My first thought was successful: $x^4+x^2=x^2(x^2+1)$ and $x^3+x^2+1=x^2(x+1)+1$ so it is its own inverse because $(x^2(x+1)+1)^2\equiv x^4(x+1)^2+1\equiv x^4(x^2+1)+1\equiv1.$
The given solution claims to use the Euclidean algorithm, succintly, but I don't quite get it:
$x^4+x^2=(x^3+x^2+1)(x+1)+(x+1); \\ x^3+x^2+1=x^2(x+1)+1$
hence $1=(x^3+x^2+1)(x^3+x^2+1)+x^2(x^4+x^2)$
What is the logic in the above lines?
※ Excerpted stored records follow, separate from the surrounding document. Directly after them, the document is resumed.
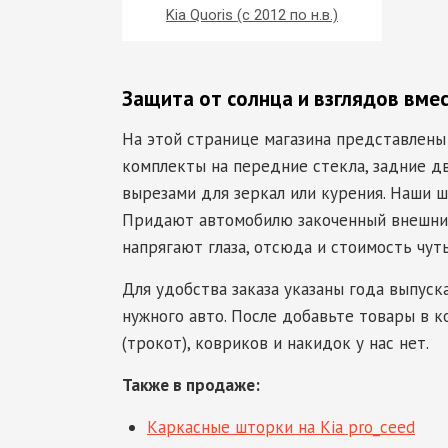
Kia Quoris (с 2012 по н.в.)
Защита от солнца и взглядов вме
На этой странице магазина представлены
комплекты на передние стекла, задние дв
вырезами для зеркал или курения. Наши шт
Придают автомобилю закоченный внешний 
напрягают глаза, отсюда и стоимость чут
Для удобства заказа указаны года выпуск
нужного авто. После добавьте товары в к
(трокот), ковриков и накидок у нас нет.
Также в продаже:
Каркасные шторки на Kia pro_ceed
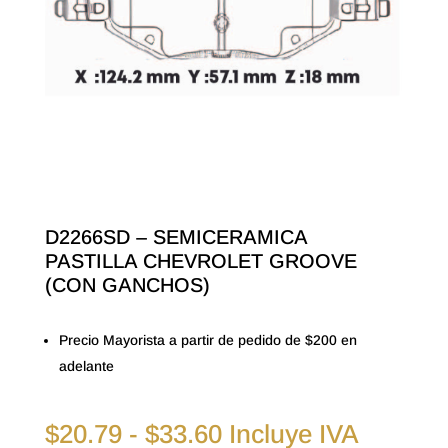
D2266SD – SEMICERAMICA
PASTILLA CHEVROLET GROOVE
(CON GANCHOS)
Precio Mayorista a partir de pedido de $200 en
adelante
Rango
$
20.79
-
$
33.60
Incluye IVA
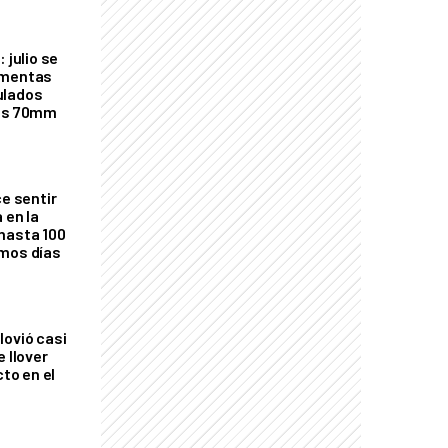
 julio se
rmentas
ulados
los 70mm
ce sentir
 en la
hasta 100
imos días
lovió casi
e llover
cto en el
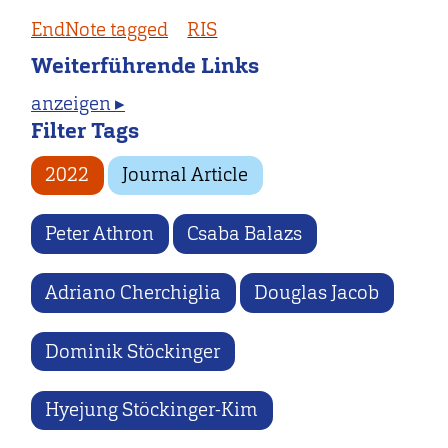
EndNote tagged
RIS
Weiterführende Links
anzeigen ▸
Filter Tags
2022
Journal Article
Peter Athron
Csaba Balazs
Adriano Cherchiglia
Douglas Jacob
Dominik Stöckinger
Hyejung Stöckinger-Kim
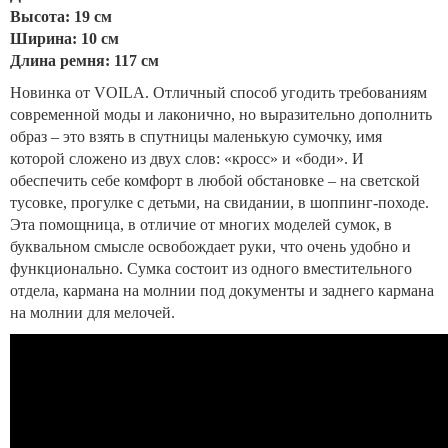
Высота: 19 см
Ширина: 10 см
Длина ремня: 117 см
Новинка от VOILA. Отличный способ угодить требованиям
современной моды и лаконично, но выразительно дополнить
образ – это взять в спутницы маленькую сумочку, имя
которой сложено из двух слов: «кросс» и «боди». И
обеспечить себе комфорт в любой обстановке – на светской
тусовке, прогулке с детьми, на свидании, в шоппинг-походе.
Эта помощница, в отличие от многих моделей сумок, в
буквальном смысле освобождает руки, что очень удобно и
функционально. Сумка состоит из одного вместительного
отдела, кармана на молнии под документы и заднего кармана
на молнии для мелочей.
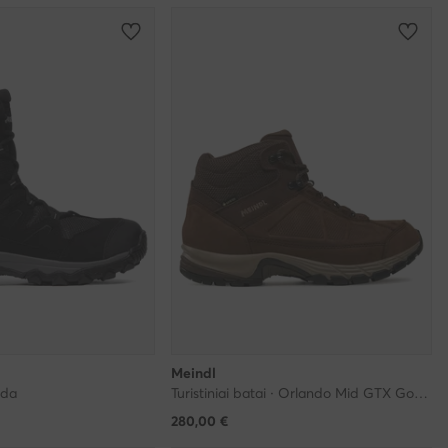
Meindl
oda
Turistiniai batai · Orlando Mid GTX Gore-Tex 5566/46 · Ruda
280,00
€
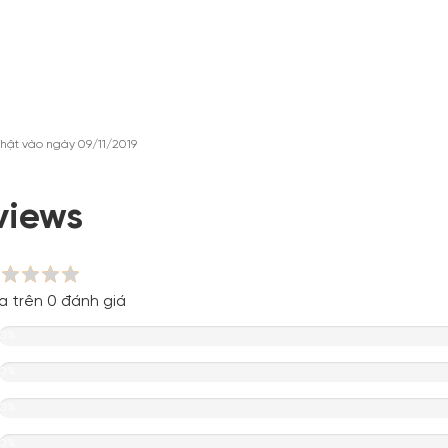
hật vào ngày 09/11/2019
views
a trên 0 đánh giá
0%
0%
0%
0%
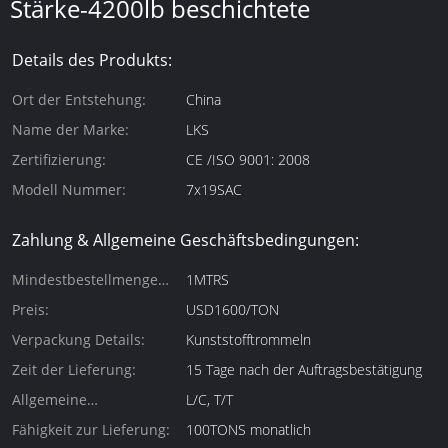
Stärke-4200lb beschichtete
Details des Produkts:
Ort der Entstehung:
China
Name der Marke:
LKS
Zertifizierung:
CE /ISO 9001: 2008
Modell Nummer:
7x19SAC
Zahlung & Allgemeine Geschäftsbedingungen:
Mindestbestellmenge
1MTRS
(Mindestbestellmenge):
Preis:
USD1600/TON
Verpackung Details:
Kunststofftrommeln
Zeit der Lieferung:
15 Tage nach der Auftragsbestätigung
Allgemeine
L/C, T/T
Zahlungsbedingungen:
Fähigkeit zur Lieferung:
100TONS monatlich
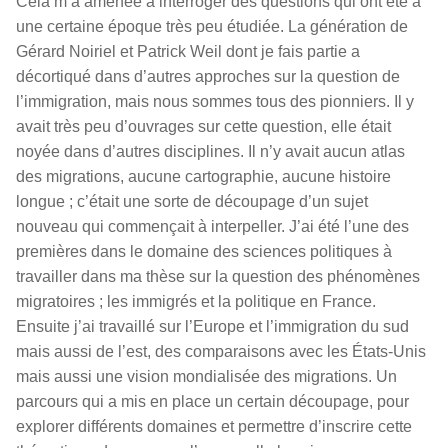
Cela m’a amenée à interroger des questions qui ont été à
une certaine époque très peu étudiée. La génération de
Gérard Noiriel et Patrick Weil dont je fais partie a
décortiqué dans d’autres approches sur la question de
l’immigration, mais nous sommes tous des pionniers. Il y
avait très peu d’ouvrages sur cette question, elle était
noyée dans d’autres disciplines. Il n’y avait aucun atlas
des migrations, aucune cartographie, aucune histoire
longue ; c’était une sorte de découpage d’un sujet
nouveau qui commençait à interpeller. J’ai été l’une des
premières dans le domaine des sciences politiques à
travailler dans ma thèse sur la question des phénomènes
migratoires ; les immigrés et la politique en France.
Ensuite j’ai travaillé sur l’Europe et l’immigration du sud
mais aussi de l’est, des comparaisons avec les États-Unis
mais aussi une vision mondialisée des migrations. Un
parcours qui a mis en place un certain découpage, pour
explorer différents domaines et permettre d’inscrire cette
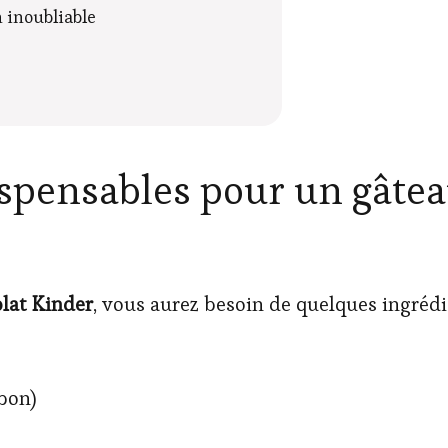
 inoubliable
ispensables pour un gâte
lat Kinder
, vous aurez besoin de quelques ingrédie
bon)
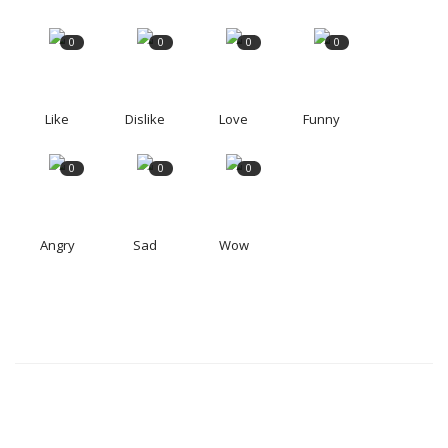
0
0
0
0
Like
Dislike
Love
Funny
0
0
0
Angry
Sad
Wow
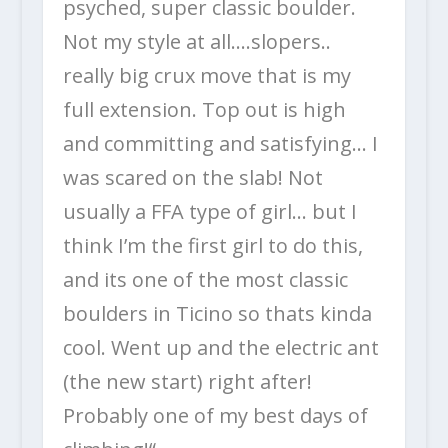
psyched, super classic boulder.
Not my style at all….slopers..
really big crux move that is my
full extension. Top out is high
and committing and satisfying… I
was scared on the slab! Not
usually a FFA type of girl… but I
think I’m the first girl to do this,
and its one of the most classic
boulders in Ticino so thats kinda
cool. Went up and the electric ant
(the new start) right after!
Probably one of my best days of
How does it work in general?
For integers, if you're trying to find an inverse of $a$ mod $n$ using Euclidean algorithm, you would divide $n$ by $a$, find the remainder $r_1$, then divide $a$ by $r_1$, find the remainder $r_2$; divide $r_1$ by $r_2$, etc., until the remainder becomes 1. Here you're looking for the inverse of $x^3+x^2+1$ mod $x^4+x^2$, so you divide $x^4+x^2$ by $x^3+x^2+1$, find the remainder $x+1$, then divide $x^3+x^2+1$ by this remainder $x+1$, this time the remainder is already 1.
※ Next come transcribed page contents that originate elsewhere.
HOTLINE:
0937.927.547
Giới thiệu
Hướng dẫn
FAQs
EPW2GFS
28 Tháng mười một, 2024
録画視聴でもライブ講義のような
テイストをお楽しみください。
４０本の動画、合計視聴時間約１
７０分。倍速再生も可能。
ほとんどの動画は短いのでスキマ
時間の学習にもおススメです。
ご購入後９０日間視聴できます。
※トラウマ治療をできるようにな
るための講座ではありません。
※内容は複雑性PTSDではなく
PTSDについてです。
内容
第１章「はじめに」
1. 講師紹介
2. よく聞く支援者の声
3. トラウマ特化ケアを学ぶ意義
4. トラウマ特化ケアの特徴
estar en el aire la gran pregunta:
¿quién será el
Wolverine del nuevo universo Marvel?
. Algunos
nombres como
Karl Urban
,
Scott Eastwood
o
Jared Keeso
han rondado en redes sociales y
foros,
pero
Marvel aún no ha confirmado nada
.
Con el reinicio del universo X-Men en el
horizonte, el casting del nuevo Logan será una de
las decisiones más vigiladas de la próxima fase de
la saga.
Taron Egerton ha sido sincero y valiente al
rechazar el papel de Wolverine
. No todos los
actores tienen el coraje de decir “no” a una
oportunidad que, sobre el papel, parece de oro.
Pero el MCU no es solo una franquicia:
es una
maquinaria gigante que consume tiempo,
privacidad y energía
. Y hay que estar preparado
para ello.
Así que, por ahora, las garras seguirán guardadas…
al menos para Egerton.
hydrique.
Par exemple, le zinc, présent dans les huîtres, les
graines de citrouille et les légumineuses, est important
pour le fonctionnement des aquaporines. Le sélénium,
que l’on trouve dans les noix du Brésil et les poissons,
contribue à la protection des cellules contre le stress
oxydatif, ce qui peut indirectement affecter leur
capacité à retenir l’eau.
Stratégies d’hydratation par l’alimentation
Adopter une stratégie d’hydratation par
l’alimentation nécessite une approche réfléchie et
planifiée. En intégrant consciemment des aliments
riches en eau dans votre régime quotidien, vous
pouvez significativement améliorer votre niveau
To find the inverse, you work backwards. The second equation tells you $$1 = (x^3+x^2+1) - (x^2(x+1))$$ By the first equation, $$x+1 = [x^4+x^2] - [(x^3+x^2+1)(x+1)]$$ Plug this into the above equation: $$1=(x^3+x^2+1)- x^2(x^4+x^2-(x^3+x^2+1)(x+1)) \equiv (x^3+x^2+1)(1+x^3+x^2)$$
In short, you're doing exactly the same thing as when you solved congruence relations of integers using Euclidean algotithm.